Santa Fe New Mexican

Italy fights hazelnut cream-filled civil war

- By Jason Horowitz and Anna Momigliano

MILAN — As Marianna Farina and her husband did some Christmas shopping on a windy night in Milan, she noticed lots of people walking around with small brown packages of cookies.

“I was curious,” she said. “Because I had heard about the cookie wars.”

She had found her way to a promotiona­l pavilion set up to hype the introducti­on of Pan di Stelle Biscocrema, a new hazelnut cream-filled cookie by the venerable Italian breakfast brand, famous for its round cocoa cookies dotted with 11 white sugar stars.

About a month earlier, Nutella, the juggernaut of hazelnut spreads, had encroached on Pan di Stelle’s turf by introducin­g, after what the company said were 10 years and $133 million in research and developmen­t, Nutella Biscuits. Farina had tried and liked them. Now she bit into the Pan di Stelle cookie. She liked it, too. “It’s a tough one,” she said.

In the popular imaginatio­n, Italy is a country of ripe tomatoes, fresh pasta, virgin olive oil and other staples of the Mediterran­ean diet. In practice, increasing­ly corpulent Italians — and especially Italian children — are united by an insatiable hunger for snack food.

Children eat cookies for breakfast. So do many of their parents. The supermarke­t aisles are full of breakfast cookies and snacks called merendine, which, generally speaking, are industrial­ized miniatures of traditiona­l Italian cakes and tarts. It’s all more Hostess than homemade, but, in a country of regional cuisines, it is also the sugary, sticky stuff that binds.

And so the Christmas cookie battle between two cultural and culinary touchstone­s, Pan di Stelle and Nutella, and their superpower parent companies, the pasta giant Barilla and the chocolate giant Ferrero, strikes right at the Italian aorta.

The civil war, with competing philosophi­es on health, deforestat­ion, liberty and cream filling, has roots in the postwar boom. The website Merendine Italiane, an authority on Italian snacks, reports that the first Italian snack was a miniature version of the Motta Panettone Christmas cake in the 1950s.

In 1964, the Italian and global junk food landscape was transforme­d by Michele Ferrero, who created Nutella. By 1984, the cocoa-hazelnut spread had permeated Italian culture, even appearing in the 1984 film Bianca, in which Nanni Moretti, the darling director of the Italian left, eats in the nude out of a shoulder-height vat of Nutella.

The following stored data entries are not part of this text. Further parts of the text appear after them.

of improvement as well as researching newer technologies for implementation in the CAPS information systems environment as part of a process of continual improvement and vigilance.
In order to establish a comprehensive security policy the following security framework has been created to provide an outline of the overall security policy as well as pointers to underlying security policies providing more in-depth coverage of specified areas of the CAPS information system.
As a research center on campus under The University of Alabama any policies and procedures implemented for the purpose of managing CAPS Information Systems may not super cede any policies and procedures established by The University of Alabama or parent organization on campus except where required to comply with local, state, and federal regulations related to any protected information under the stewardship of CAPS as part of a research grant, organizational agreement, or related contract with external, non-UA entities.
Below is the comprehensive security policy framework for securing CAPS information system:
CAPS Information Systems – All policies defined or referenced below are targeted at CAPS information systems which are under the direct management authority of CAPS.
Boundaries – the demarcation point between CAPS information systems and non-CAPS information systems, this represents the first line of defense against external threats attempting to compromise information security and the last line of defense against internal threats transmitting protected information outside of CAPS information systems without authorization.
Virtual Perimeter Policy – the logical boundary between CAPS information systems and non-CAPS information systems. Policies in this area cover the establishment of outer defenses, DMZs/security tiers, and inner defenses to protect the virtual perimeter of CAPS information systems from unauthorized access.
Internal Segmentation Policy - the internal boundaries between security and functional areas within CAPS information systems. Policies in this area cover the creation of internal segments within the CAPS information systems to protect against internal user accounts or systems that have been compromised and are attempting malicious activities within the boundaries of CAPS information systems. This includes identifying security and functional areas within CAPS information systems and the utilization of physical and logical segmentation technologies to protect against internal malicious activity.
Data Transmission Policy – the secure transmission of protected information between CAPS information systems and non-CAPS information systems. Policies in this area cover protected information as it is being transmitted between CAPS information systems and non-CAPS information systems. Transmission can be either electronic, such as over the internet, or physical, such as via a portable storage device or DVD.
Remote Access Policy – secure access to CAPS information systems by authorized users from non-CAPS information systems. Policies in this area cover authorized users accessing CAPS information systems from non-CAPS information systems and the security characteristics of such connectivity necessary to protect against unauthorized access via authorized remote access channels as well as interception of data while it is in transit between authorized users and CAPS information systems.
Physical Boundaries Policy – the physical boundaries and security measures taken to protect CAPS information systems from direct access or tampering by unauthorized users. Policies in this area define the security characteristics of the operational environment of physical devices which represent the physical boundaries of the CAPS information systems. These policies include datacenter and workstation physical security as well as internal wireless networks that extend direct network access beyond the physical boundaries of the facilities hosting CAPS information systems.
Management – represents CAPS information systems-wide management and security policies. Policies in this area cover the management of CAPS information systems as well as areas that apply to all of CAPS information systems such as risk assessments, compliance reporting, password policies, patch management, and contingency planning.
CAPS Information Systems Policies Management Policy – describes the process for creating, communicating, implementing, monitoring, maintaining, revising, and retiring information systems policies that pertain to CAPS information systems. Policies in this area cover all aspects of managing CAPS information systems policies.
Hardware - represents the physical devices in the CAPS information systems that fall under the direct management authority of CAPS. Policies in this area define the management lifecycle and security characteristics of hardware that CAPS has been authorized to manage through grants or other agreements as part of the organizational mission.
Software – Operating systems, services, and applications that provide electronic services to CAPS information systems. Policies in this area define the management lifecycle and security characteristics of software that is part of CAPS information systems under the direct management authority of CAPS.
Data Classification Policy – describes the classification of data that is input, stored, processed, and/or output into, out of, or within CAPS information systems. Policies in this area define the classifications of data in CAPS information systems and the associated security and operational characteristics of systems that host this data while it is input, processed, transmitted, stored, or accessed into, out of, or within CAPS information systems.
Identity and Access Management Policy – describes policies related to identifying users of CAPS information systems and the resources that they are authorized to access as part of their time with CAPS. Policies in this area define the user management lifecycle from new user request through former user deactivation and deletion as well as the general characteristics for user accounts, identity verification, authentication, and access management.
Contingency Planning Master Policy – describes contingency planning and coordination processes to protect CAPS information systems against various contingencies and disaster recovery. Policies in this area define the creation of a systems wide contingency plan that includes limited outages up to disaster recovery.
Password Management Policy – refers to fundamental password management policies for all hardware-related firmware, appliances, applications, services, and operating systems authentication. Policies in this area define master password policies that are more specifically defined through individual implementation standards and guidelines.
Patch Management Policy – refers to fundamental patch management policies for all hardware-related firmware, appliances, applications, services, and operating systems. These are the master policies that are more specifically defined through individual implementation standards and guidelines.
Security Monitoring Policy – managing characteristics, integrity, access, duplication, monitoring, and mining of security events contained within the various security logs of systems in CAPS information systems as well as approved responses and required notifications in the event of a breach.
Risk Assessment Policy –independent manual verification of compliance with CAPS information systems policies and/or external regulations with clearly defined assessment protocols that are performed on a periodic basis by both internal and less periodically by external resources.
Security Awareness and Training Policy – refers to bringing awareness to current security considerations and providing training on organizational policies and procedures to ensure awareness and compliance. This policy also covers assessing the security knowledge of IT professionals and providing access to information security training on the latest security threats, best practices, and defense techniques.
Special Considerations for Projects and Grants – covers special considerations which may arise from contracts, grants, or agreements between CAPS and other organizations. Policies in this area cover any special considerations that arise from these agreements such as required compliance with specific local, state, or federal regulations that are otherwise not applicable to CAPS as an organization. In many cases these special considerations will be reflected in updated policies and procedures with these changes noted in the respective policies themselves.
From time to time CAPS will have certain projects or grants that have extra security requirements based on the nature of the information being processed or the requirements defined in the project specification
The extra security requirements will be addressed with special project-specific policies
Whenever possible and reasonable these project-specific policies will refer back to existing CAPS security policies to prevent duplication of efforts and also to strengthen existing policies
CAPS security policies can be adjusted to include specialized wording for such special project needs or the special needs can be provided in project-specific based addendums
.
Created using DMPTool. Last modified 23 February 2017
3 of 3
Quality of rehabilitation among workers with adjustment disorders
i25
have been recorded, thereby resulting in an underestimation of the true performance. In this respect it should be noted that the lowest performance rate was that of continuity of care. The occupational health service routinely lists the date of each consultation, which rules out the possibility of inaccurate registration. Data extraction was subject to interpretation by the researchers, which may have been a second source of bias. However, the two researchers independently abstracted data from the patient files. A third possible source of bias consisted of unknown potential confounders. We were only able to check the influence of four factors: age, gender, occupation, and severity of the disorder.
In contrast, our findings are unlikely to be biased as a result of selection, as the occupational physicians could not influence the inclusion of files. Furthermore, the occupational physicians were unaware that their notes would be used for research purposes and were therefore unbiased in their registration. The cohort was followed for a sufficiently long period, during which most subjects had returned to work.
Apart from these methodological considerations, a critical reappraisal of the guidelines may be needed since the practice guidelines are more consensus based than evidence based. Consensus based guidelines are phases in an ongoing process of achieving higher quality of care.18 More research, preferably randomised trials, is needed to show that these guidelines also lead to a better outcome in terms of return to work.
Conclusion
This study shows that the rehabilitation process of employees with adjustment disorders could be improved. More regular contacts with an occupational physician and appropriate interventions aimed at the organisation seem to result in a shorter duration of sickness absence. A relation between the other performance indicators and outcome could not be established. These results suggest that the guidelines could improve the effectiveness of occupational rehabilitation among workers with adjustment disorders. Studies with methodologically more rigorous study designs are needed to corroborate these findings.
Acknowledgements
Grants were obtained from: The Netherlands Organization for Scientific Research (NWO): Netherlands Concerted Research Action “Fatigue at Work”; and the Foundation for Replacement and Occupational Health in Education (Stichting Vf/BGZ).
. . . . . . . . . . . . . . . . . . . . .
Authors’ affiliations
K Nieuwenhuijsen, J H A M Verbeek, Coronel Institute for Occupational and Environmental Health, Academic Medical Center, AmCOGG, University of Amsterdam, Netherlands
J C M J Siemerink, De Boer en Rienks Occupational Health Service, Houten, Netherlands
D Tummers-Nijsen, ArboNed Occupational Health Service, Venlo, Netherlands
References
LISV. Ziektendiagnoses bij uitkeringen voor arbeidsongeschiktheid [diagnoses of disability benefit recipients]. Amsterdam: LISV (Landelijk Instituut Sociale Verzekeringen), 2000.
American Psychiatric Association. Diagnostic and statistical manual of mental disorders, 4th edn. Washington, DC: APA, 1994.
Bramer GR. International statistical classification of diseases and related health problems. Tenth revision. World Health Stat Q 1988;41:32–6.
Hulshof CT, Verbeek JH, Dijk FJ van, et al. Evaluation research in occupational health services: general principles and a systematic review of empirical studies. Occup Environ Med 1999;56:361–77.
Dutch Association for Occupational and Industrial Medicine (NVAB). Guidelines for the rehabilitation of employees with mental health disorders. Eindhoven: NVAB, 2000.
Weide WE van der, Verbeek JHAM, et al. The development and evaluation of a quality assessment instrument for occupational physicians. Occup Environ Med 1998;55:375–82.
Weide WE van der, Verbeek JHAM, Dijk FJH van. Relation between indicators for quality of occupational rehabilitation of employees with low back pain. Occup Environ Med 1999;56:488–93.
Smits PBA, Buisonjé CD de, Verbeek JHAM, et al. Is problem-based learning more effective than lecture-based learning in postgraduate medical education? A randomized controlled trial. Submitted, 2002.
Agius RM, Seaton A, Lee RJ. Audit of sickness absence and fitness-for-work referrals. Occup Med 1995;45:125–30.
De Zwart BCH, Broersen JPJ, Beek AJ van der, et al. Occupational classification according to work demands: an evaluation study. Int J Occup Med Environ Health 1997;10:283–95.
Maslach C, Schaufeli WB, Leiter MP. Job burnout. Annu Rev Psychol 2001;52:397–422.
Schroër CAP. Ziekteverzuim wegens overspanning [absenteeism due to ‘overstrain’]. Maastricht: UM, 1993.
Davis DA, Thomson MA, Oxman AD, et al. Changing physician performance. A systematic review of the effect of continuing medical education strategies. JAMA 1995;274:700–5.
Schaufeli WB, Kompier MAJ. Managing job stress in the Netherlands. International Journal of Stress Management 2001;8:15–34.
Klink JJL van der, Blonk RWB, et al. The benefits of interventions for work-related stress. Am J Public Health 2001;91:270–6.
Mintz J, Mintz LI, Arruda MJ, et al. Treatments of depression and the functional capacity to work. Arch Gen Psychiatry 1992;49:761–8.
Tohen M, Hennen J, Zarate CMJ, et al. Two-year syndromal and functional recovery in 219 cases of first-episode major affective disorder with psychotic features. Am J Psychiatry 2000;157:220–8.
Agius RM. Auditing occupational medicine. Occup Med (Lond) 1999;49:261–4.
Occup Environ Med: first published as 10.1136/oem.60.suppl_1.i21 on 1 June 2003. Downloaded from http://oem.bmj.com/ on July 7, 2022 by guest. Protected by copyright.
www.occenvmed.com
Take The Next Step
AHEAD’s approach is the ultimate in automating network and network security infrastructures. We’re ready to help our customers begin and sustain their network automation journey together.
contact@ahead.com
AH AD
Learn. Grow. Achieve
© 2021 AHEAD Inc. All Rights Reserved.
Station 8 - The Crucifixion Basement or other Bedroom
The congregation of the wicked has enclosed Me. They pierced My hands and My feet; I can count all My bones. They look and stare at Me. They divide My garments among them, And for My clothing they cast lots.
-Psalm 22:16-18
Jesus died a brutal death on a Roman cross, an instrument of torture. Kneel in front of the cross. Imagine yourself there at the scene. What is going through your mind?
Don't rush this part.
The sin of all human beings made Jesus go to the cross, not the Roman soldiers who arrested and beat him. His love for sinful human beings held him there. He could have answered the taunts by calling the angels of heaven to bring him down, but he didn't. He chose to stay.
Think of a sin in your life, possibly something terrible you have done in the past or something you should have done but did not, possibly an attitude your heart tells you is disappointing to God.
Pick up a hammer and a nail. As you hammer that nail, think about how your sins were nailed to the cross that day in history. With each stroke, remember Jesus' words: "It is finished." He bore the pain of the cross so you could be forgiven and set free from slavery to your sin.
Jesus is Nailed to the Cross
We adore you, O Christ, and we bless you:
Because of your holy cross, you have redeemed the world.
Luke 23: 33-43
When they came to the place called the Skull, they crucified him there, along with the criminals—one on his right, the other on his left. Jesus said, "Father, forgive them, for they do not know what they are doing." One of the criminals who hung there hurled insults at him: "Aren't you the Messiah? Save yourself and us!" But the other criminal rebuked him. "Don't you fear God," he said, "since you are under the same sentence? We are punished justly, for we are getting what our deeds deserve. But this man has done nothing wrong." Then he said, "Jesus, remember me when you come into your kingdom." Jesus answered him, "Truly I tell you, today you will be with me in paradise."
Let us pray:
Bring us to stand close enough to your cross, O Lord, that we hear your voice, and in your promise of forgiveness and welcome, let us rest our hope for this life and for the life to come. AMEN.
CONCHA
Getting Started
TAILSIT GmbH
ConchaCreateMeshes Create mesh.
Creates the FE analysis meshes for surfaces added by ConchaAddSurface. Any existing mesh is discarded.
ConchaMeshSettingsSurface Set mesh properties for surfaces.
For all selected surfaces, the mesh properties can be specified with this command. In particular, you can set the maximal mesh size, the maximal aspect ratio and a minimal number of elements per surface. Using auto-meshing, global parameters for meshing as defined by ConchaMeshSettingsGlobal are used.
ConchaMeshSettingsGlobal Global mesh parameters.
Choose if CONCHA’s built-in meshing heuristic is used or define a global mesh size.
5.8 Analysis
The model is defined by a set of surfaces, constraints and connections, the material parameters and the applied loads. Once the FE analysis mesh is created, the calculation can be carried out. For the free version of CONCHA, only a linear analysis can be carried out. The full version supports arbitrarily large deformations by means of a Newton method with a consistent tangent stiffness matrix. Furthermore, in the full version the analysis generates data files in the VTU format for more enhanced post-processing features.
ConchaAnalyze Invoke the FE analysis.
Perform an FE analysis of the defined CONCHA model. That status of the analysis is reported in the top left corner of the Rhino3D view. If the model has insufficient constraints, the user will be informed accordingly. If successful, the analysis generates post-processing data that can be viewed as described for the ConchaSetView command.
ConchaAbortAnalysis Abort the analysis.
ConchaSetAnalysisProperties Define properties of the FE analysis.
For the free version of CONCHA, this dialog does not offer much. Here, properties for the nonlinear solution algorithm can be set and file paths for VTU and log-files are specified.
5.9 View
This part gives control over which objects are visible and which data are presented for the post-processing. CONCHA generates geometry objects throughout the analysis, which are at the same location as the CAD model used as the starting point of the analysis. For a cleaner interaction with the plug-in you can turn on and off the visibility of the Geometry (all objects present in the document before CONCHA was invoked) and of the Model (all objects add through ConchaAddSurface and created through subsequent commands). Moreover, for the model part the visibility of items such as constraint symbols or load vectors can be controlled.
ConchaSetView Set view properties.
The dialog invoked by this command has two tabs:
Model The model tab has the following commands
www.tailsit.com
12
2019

An ode to Nutella, written mostly in pig Latin, (“Nutella Nutellae”) has sold 1.5 million copies since it was published in 1993. Yet the breakfast cookie market was cornered by Barilla and its white-bread, family values-promoting subsidiary, Mulino Bianco — whose very name has become synonymous in Italy with storybook perfection.

In 1983, it introduced Pan di Stelle as chocolate breakfast biscuits. It also acquired fanatics. Silvia Proserpio, a 41-year-old graphic designer in Milan, eats them every day for breakfast, and sometimes after lunch. “It’s all about the stars,” she said. “The stars make you think of something beautiful, outer space, or a dream.”

In January 2018, Barilla made a move. It introduced jars of Pan di Stelle Crema, a spread made from “100% Italian hazelnuts and ‘dreamlike’ chocolate,” the company’s news release said.

Ferrero was not about to let the aggression go unanswered. The company raised the stakes in early 2019 by quietly dipping across the Italian border and testing Nutella Biscuits in other countries. In April, it rolled out the cookie in France to start spreading buzz and demand among Italians living and traveling abroad. “This is our modus operandi,” said Claudia Millo, a Nutella spokeswoma­n.

And then, as it unleashed a take-no-prisoners publicity campaign, with ads for the cookies papering subway stations, glowing on television screens, hanging from the rafters of Rome’s main train station, they brought Nutella Biscuits home to Italy in November. It was an enormous success. Nutella sold 5.9 million boxes of cookies in its first four weeks, according to IRI, a sales data company.

A month later, Pan di Stelle answered, unveiling Pan di Stelle Biscocrema during a press event at a rooftop bar in Milan decorated with star-shaped lights and catered with the cookies, which are topped with a solid star made of cream. “They’re a gem, a piece of art,” said Julia Schwoerer, the deputy chairwoman of the Mulino Bianco and Pan di Stelle marketing division.

But Barilla, which has invested in a foundation dedicated to environmen­tal sustainabi­lity and better nutrition (including, of course, plenty of grains), wants to make it clear that the cookies are occasional treats, not daily bread.